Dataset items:
####

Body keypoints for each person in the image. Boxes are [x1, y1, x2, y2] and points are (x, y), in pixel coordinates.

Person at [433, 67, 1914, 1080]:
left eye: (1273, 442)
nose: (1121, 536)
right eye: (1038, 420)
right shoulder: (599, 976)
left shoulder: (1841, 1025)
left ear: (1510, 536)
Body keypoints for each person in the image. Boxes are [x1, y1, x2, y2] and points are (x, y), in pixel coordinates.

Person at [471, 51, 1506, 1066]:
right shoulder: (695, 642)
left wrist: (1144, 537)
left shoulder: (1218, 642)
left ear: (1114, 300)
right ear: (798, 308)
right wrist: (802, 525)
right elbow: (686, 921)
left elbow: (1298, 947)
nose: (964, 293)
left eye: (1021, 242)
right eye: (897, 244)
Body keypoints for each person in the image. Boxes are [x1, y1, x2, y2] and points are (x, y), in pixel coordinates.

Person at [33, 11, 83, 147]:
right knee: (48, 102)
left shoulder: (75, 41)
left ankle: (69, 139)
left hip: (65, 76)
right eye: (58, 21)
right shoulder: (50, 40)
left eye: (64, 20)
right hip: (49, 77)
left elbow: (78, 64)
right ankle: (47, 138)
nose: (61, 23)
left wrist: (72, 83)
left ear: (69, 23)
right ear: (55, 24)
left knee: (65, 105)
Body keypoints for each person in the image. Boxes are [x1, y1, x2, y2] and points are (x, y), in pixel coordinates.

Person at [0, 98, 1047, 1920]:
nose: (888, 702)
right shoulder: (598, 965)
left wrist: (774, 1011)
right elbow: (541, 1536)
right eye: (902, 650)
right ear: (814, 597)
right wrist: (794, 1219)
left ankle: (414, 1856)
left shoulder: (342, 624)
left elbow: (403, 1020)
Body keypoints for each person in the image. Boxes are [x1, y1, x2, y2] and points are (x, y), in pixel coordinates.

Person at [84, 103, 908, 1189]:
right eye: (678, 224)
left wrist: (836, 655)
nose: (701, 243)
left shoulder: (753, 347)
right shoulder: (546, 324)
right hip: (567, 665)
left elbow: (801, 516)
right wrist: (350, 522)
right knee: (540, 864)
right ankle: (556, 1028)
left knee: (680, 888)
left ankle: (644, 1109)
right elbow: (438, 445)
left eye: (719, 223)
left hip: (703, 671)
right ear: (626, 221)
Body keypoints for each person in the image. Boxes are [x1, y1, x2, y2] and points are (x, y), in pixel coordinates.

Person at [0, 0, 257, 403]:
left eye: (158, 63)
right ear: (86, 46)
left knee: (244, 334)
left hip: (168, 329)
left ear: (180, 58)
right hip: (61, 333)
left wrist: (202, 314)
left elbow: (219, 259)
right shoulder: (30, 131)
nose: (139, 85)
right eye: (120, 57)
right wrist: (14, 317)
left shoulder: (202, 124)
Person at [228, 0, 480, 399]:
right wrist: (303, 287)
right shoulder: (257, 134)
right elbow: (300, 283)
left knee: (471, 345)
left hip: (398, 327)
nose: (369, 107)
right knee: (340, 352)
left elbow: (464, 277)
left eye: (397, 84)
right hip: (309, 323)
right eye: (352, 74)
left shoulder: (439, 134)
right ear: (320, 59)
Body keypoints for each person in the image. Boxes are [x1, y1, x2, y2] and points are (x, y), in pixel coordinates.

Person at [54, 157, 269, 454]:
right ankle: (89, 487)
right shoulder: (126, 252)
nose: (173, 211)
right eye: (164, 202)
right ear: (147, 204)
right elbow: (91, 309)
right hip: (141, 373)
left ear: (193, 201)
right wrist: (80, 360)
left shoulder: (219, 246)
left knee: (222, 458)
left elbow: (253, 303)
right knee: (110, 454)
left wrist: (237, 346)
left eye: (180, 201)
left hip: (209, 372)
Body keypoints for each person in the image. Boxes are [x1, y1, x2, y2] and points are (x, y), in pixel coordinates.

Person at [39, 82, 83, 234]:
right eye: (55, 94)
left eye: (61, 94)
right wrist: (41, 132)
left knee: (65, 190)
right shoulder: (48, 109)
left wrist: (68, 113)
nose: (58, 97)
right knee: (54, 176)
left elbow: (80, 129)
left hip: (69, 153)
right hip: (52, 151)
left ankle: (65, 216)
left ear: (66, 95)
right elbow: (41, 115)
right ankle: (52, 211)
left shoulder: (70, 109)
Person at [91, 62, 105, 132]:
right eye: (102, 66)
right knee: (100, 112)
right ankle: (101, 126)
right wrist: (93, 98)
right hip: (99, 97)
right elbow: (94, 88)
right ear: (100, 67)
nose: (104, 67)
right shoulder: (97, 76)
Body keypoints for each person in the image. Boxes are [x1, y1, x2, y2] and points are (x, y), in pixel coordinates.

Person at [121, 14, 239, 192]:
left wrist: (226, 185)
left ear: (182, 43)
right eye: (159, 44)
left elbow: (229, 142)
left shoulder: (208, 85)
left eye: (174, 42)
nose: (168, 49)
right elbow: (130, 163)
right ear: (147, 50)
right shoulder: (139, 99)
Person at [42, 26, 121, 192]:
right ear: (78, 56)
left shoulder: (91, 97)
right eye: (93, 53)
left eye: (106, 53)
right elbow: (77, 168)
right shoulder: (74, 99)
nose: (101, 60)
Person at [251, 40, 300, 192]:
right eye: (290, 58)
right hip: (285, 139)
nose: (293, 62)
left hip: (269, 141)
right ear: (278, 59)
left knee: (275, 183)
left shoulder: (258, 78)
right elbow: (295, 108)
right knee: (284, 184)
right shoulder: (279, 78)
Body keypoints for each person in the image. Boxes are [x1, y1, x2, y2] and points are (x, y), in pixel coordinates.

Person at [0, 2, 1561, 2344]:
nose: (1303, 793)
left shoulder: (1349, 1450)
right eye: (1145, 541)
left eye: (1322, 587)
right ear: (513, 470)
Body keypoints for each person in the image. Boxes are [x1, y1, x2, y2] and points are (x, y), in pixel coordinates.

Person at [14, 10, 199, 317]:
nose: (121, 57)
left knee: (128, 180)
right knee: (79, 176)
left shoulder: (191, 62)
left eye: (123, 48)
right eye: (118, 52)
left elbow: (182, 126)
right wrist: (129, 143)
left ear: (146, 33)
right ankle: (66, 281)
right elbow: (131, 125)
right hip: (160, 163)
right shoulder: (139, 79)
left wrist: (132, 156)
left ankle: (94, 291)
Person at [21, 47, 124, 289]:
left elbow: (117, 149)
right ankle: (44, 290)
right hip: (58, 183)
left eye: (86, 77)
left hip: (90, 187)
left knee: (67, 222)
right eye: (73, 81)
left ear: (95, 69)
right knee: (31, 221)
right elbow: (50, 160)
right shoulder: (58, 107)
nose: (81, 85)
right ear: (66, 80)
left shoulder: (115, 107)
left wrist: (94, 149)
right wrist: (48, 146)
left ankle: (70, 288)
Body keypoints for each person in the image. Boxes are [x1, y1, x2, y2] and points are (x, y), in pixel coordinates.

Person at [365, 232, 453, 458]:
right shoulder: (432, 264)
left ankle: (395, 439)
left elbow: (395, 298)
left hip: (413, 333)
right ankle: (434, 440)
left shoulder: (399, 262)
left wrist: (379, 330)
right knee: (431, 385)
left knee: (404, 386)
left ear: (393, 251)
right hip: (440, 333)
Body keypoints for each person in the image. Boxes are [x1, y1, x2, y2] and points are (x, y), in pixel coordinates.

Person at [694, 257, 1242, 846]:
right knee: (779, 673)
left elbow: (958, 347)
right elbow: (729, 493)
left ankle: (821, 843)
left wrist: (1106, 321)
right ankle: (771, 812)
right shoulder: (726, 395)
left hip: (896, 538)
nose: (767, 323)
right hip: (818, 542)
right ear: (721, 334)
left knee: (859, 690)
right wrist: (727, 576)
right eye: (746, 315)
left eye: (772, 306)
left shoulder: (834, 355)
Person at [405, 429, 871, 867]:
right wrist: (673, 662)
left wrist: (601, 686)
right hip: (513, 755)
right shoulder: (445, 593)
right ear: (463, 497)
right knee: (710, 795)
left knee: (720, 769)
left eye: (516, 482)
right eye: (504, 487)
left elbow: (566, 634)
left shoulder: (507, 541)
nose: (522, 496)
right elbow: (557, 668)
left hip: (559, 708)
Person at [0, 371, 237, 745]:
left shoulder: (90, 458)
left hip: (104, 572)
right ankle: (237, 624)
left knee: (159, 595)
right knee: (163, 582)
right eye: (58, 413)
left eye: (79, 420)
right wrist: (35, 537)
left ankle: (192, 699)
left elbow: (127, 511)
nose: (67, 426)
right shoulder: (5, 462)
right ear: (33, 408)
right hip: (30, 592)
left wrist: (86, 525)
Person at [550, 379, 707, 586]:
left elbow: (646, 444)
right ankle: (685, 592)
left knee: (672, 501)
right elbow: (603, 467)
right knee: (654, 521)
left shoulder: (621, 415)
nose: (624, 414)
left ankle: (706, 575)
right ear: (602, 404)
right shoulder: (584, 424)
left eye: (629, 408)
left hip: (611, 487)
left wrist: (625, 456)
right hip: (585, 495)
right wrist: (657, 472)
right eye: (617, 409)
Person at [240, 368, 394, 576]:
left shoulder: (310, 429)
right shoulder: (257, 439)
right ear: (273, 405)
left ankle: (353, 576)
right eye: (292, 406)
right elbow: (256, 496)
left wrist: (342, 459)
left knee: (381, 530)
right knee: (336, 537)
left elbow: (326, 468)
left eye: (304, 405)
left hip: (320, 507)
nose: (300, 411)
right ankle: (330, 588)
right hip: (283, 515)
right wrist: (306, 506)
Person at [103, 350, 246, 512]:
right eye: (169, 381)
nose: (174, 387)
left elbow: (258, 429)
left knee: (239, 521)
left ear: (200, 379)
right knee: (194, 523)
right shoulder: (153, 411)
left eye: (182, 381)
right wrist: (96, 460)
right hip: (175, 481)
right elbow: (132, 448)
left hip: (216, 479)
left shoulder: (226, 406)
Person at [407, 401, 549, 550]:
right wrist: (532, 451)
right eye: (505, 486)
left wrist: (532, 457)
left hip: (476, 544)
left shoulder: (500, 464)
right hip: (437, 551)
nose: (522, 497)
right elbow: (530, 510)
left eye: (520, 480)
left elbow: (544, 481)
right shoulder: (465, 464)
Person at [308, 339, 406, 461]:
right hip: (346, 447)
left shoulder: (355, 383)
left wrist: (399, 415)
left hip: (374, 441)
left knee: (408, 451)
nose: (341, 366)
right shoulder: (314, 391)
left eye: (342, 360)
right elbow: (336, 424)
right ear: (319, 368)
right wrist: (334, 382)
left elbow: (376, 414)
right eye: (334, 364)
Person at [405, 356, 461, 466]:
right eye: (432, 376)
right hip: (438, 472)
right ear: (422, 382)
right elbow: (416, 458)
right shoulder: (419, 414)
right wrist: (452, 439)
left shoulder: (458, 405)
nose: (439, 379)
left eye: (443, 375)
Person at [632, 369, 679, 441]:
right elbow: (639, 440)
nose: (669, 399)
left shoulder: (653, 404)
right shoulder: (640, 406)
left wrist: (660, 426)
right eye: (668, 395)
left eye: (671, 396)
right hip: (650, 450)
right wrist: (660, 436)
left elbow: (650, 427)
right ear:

####

PROBLEM REQUIREMENTS :: Could you restate word for word the lines above, from the one that contains "right eye: (102, 66)" through the one that contains "left shoulder: (115, 107)", and no others?

WRITTEN ANSWER ::
right eye: (102, 66)
right knee: (100, 112)
right ankle: (101, 126)
right wrist: (93, 98)
right hip: (99, 97)
right elbow: (94, 88)
right ear: (100, 67)
nose: (104, 67)
right shoulder: (97, 76)
Body keypoints for each person in the image. Boxes are [x1, y1, x2, y2] and points are (x, y), in pixel coordinates.

Person at [121, 14, 239, 192]:
left wrist: (226, 185)
left ear: (182, 43)
right eye: (159, 44)
left elbow: (229, 142)
left shoulder: (208, 85)
left eye: (174, 42)
nose: (168, 49)
right elbow: (130, 163)
right ear: (147, 50)
right shoulder: (139, 99)
Person at [42, 26, 121, 192]:
right ear: (78, 56)
left shoulder: (91, 97)
right eye: (93, 53)
left eye: (106, 53)
right elbow: (77, 168)
right shoulder: (74, 99)
nose: (101, 60)
Person at [251, 40, 300, 192]:
right eye: (290, 58)
right hip: (285, 139)
nose: (293, 62)
left hip: (269, 141)
right ear: (278, 59)
left knee: (275, 183)
left shoulder: (258, 78)
right elbow: (295, 108)
right knee: (284, 184)
right shoulder: (279, 78)
Body keypoints for each person in the image. Boxes are [x1, y1, x2, y2] and points are (x, y), in pixel coordinates.

Person at [0, 2, 1561, 2344]:
nose: (1303, 793)
left shoulder: (1349, 1450)
right eye: (1145, 541)
left eye: (1322, 587)
right ear: (513, 470)
Body keypoints for each person in the image. Boxes are [x1, y1, x2, y2] and points are (x, y), in pixel coordinates.

Person at [14, 10, 199, 317]:
nose: (121, 57)
left knee: (128, 180)
right knee: (79, 176)
left shoulder: (191, 62)
left eye: (123, 48)
right eye: (118, 52)
left elbow: (182, 126)
right wrist: (129, 143)
left ear: (146, 33)
right ankle: (66, 281)
right elbow: (131, 125)
right hip: (160, 163)
right shoulder: (139, 79)
left wrist: (132, 156)
left ankle: (94, 291)
Person at [21, 47, 124, 289]:
left elbow: (117, 149)
right ankle: (44, 290)
right hip: (58, 183)
left eye: (86, 77)
left hip: (90, 187)
left knee: (67, 222)
right eye: (73, 81)
left ear: (95, 69)
right knee: (31, 221)
right elbow: (50, 160)
right shoulder: (58, 107)
nose: (81, 85)
right ear: (66, 80)
left shoulder: (115, 107)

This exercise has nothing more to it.